## start Selected extract
Thursday, January 7, 2016

30 thoughts on dating


  1. I'm great. Everyone should like me. I should just be able to pick one.
  2. I'm a cold, unfeeling robot and I'm surprised anyone likes me at all.
  3. I don't need a man. He would just get in the way. Being single is great. Masturbation is fine.
  4. If he will cook, I will wash the dishes.
  5. If I can be in a relationship by June, I will join the CSA again.
  6. I can tell he likes me more than I like him and I just don't want to deal with it.
  7. How kind of him to be so frank with me about his lack of interest in seeing me again. It really does make it easier. Excuse me I have to go cry in the bathroom.
  8. Online dating seems such an unnatural way to meet.
  9. Meeting a guy in a bar seems sketchy.
  10. I don't want to date one of my friends; it might ruin the friendship.
  11. I will text him once after the date and if he doesn't respond, it's his loss.
  12. Maybe he's busy.
  13. I should really just stop worrying about men and concentrate on what I want to do with my life.
  14. I would like to date a man with the same name as me. I think it would be delightfully confusing for everyone else.
  15. I should have cleaned my apartment.
## end Selected extract
Instructions:
1) Say whether each statement agrees with the dating list, answering yes or no and quoting the deciding words of the list. (a) The writer will wash the dishes if he cooks. (b) The writer sees meeting a guy in a bar as a safe way to meet. (c) The writer plans to text him twice after the date.
2) Write out the dating list from "10. I don't" to "with my life.", swapping "text" for "call".
## start Listed entries
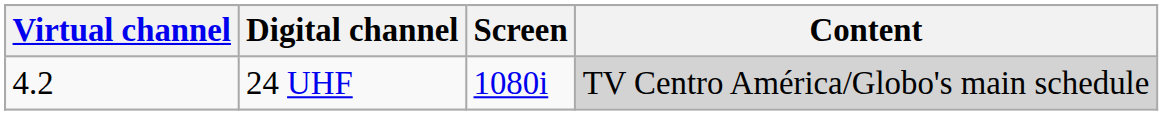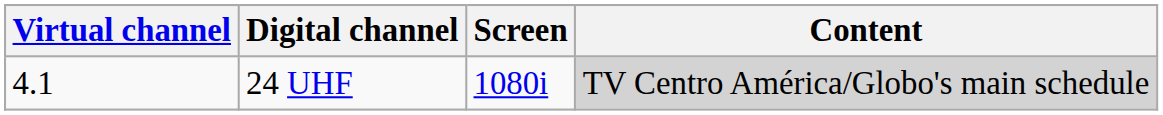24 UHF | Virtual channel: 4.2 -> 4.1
## end Listed entries
## start Listed entries
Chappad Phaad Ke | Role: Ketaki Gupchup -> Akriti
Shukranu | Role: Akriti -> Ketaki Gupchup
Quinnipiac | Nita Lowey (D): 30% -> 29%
## end Listed entries
Task-by-task solutions:
1)
(a) Yes: "If he will cook, I will wash the dishes."
(b) No: "Meeting a guy in a bar seems sketchy."
(c) No: "I will text him once after the date and if he doesn't respond, it's his loss."

2)
10. I don't want to date one of my friends; it might ruin the friendship.
  11. I will call him once after the date and if he doesn't respond, it's his loss.
  12. Maybe he's busy.
  13. I should really just stop worrying about men and concentrate on what I want to do with my life.